Formulating a customized optimization problem in JuliaOpt

Hello everyone,
I have clear modeling requirements, but not sure how to (or is it possible to) implement my problem with Julia optimization packages, like JuMP.
General optimization problem:

Objective function: obj(x, y, z)
Decision variables: (x, y, z)
Constraints: x + y + z = 1 (as an example)

Main requirements for the optimization:

  1. I needed to do a sequential optimization, i.e. repeatedly solve the above optimization problem.
  2. The variables x, y, z are related to actual systems, for example, related to three batteries, x for battery 1, y for battery 2, and z for battery 3.
  3. Thus for the sequential optimization problems, there will be a case at some stage (we do know it in advance, but during the simulation there will be an index value (updated) for each battery to indicate whether a battery is functioning), some batteries may fail due to performance aging.
  4. To adapt to this situation, I need the decision variables to be able to change: for example, if battery 1 fails, I need to "get rid of " decision variable x and continue the optimization with decision variables y, z.

My problem:
Is it possible to implement such varying variables optimization in Julia?
Thank you very much for checking!

Sure, you can do all of this in JuMP. However, your question is a little too broad to get a good answer. (It’s easier to provide advice if you have a first attempt at coding that we can offer suggestions to improve, rather than asking generic questions.)

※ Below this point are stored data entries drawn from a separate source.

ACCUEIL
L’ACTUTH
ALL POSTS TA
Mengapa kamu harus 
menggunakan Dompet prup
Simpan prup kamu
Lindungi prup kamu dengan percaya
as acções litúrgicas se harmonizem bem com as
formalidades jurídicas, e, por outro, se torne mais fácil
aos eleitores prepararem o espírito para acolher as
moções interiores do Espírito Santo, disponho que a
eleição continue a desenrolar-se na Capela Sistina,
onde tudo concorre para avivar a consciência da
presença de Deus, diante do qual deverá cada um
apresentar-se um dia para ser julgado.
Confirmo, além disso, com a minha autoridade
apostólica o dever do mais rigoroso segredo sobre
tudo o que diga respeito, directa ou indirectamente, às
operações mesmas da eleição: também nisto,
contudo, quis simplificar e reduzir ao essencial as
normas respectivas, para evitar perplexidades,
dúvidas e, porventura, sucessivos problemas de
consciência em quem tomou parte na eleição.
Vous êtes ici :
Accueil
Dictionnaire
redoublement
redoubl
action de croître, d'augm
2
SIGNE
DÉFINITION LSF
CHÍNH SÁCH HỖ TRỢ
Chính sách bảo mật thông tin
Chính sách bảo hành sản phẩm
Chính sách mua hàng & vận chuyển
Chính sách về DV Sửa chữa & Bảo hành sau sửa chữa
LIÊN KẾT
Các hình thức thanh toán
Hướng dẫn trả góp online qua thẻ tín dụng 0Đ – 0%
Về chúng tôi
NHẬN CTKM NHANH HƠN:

  • Have you formulated this on paper first?
  • Are you trying to find an optimal policy? Or are you okay using a myopic one? For example, do you intend to take into account when the battery will fail in earlier actions?

If you want to formulate this as a multistage stochastic program, check out: GitHub - odow/SDDP.jl: Stochastic Dual Dynamic Programming in Julia.

Otherwise, you should take a look at some of the examples in the JuMP documentation: Power Systems · JuMP

1 Like

Thanks, Odow.
Actually, this is the problem I have already implemented in Python and I didn’t
find a suitable solution. And recently I am learning Julia, so I tried to implement
my problem with Julia.
I will read the materials you provide and then repost a specific problem.

For the two questions you posed,

  1. I will recheck (formulate) my problem and ask with a specific example.
  2. You are right, I was doing something like optimal control and my goal is to find an optimal policy.
    I think I will need to consider various optimization horizons, both short-term and long-term.